◆ **TEXT UNDER STUDY**:
########

# GRENVILLE 3-D MARCH 4th



## ont.deerhunter (Mar 26, 2004)

Grenvilles first 3d tournamnet of the year will be march 4th at the new indoor range at the club 2596 Campbell rd north Prescott,ON. Also Grenville is holding a league night(fita not 3d) once a week on Tuesday nights with the exception of the second tuesday of the month the league is held on Wednesday night(due to club meeting). See the Grenville fish and game clubs website for dates for league nights. Hope to see you all there.


----------



## wellis1840 (May 29, 2005)

How many targets. Are you serving a lunch and what are the times for registration?


----------



## ont.deerhunter (Mar 26, 2004)

there will be 20 targets X2 and lunch will be served,probably hamburgs and hot dogs, registartion is from 7:30 am to 10;00am will double check these times but sure that is correct. Hope to see everyone out.


----------



## ont.deerhunter (Mar 26, 2004)

ttt


----------



## ont.deerhunter (Mar 26, 2004)

getting close who's comin out???


----------



## DODGE-3D (Feb 17, 2005)

Come on people lets fill the house.


----------



## steely5 (Dec 6, 2008)

Sure going to try and be there.I should be able to hit my first 300 score. with 40 targets...lol


----------



## crkelly (Mar 17, 2011)

########

◆ **SUPPLIED ENTRIES**:
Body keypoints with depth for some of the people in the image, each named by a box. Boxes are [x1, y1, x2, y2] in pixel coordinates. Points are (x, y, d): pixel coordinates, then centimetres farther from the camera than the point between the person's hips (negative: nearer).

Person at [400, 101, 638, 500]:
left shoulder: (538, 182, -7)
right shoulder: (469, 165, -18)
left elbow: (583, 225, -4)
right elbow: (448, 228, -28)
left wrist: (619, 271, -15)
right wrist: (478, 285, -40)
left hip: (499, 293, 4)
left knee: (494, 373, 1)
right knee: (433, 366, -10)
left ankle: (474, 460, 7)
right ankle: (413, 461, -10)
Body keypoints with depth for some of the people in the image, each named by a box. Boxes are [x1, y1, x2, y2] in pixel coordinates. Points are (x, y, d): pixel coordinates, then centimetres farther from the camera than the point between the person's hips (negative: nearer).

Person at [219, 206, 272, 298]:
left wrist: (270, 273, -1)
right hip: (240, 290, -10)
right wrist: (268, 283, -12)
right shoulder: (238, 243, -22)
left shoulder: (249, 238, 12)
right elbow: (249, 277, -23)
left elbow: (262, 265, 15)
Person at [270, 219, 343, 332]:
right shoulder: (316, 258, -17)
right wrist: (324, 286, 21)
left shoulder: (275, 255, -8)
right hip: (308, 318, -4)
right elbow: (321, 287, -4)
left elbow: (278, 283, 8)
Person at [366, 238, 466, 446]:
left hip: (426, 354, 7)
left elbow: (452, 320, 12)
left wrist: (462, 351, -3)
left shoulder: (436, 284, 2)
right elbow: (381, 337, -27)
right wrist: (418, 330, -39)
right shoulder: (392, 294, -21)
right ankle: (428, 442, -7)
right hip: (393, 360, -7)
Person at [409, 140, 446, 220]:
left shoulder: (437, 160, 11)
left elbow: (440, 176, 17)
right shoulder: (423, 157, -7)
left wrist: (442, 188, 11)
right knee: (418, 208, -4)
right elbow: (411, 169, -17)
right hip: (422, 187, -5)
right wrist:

########

◆ **WHAT THE TASK ASKS**: Which distinct usernames appear as post headings in the forum thread about the Grenville 3-D tournament? List each one once, in the order it first appears.

◆ **ANSWER TO THIS TASK**:
ont.deerhunter
wellis1840
DODGE-3D
steely5
crkelly